━━━━━ PROVIDED RECORDS ━━━━━

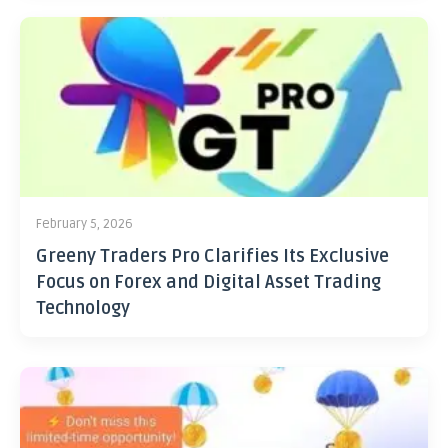
February 5, 2026
Greeny Traders Pro Clarifies Its Exclusive
Focus on Forex and Digital Asset Trading
Technology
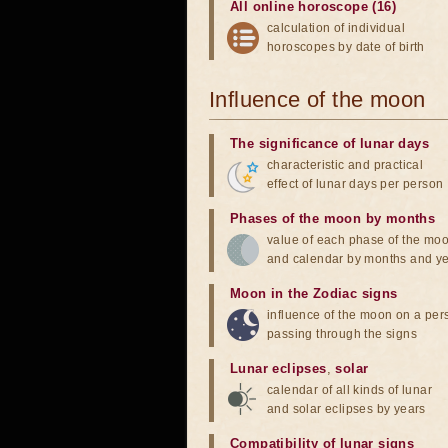
All online horoscope (16)
calculation of individual
horoscopes by date of birth
Influence of the moon
The significance of lunar days
characteristic and practical
effect of lunar days per person
Phases of the moon by months
value of each phase of the mo
and calendar by months and y
Moon in the Zodiac signs
influence of the moon on a pe
passing through the signs
Lunar eclipses
,
solar
calendar of all kinds of lunar
and solar eclipses by years
Compatibility of lunar signs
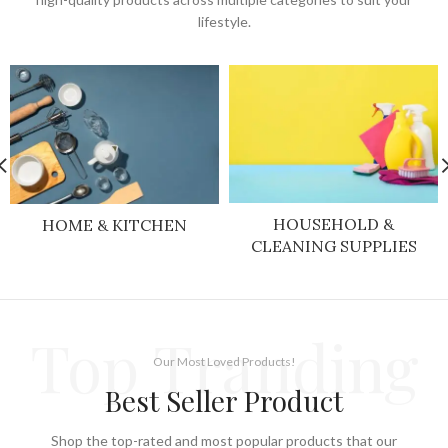
lifestyle.
HOUSEHOLD &
HOME & KITCHEN
CLEANING SUPPLIES
Top Tranding
Our Most Loved Products!
Best Seller Product
Shop the top-rated and most popular products that our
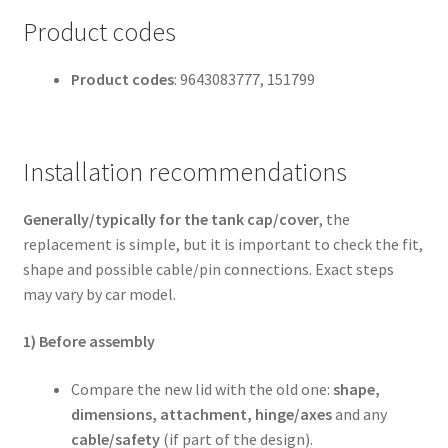
Product codes
Product codes
: 9643083777, 151799
Installation recommendations
Generally/typically for the tank cap/cover
, the
replacement is simple, but it is important to check the fit,
shape and possible cable/pin connections. Exact steps
may vary by car model.
1) Before assembly
Compare the new lid with the old one:
shape,
dimensions, attachment, hinge/axes
and any
cable/safety
(if part of the design).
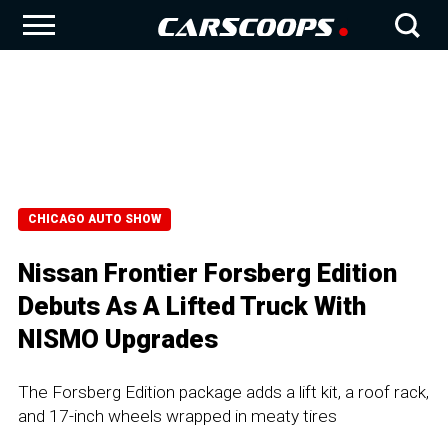
CHICAGO AUTO SHOW
Nissan Frontier Forsberg Edition
Debuts As A Lifted Truck With
NISMO Upgrades
The Forsberg Edition package adds a lift kit, a roof rack,
and 17-inch wheels wrapped in meaty tires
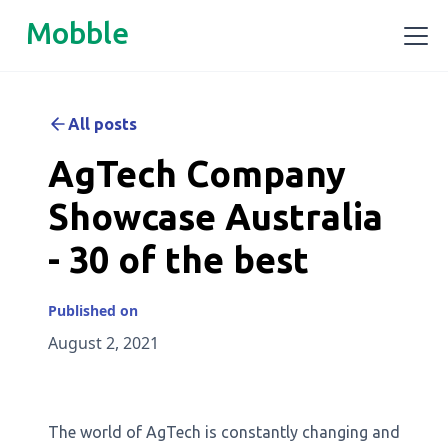
Mobble
All posts
AgTech Company
Showcase Australia
- 30 of the best
Published on
August 2, 2021
The world of AgTech is constantly changing and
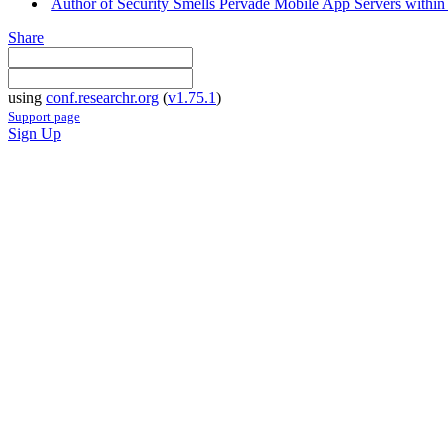
Author of Security Smells Pervade Mobile App Servers within 
Share
using
conf.researchr.org
(
v1.75.1
)
Support page
Sign Up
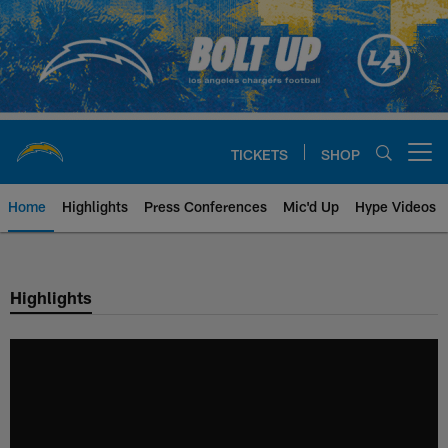
Skip
to
main
content
TICKETS
SHOP
Open menu button
Home
Highlights
Press Conferences
Mic'd Up
Hype Videos
Chargers Official Site | Los Ang
Highlights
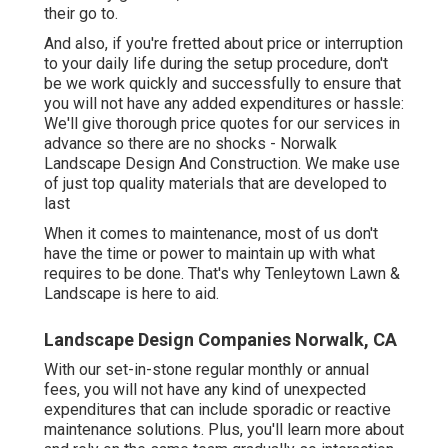
their go to.
And also, if you're fretted about price or interruption
to your daily life during the setup procedure, don't
be we work quickly and successfully to ensure that
you will not have any added expenditures or hassle:
We'll give thorough price quotes for our services in
advance so there are no shocks - Norwalk
Landscape Design And Construction. We make use
of just top quality materials that are developed to
last
When it comes to maintenance, most of us don't
have the time or power to maintain up with what
requires to be done. That's why Tenleytown Lawn &
Landscape is here to aid.
Landscape Design Companies Norwalk, CA
With our set-in-stone regular monthly or annual
fees, you will not have any kind of unexpected
expenditures that can include sporadic or reactive
maintenance solutions. Plus, you'll learn more about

━━━━━

TASK DESCRIPTION:
Return a copy of each line in the entries that carries the string "about".

ANSWER BOX:
And also, if you're fretted about price or interruption
maintenance solutions. Plus, you'll learn more about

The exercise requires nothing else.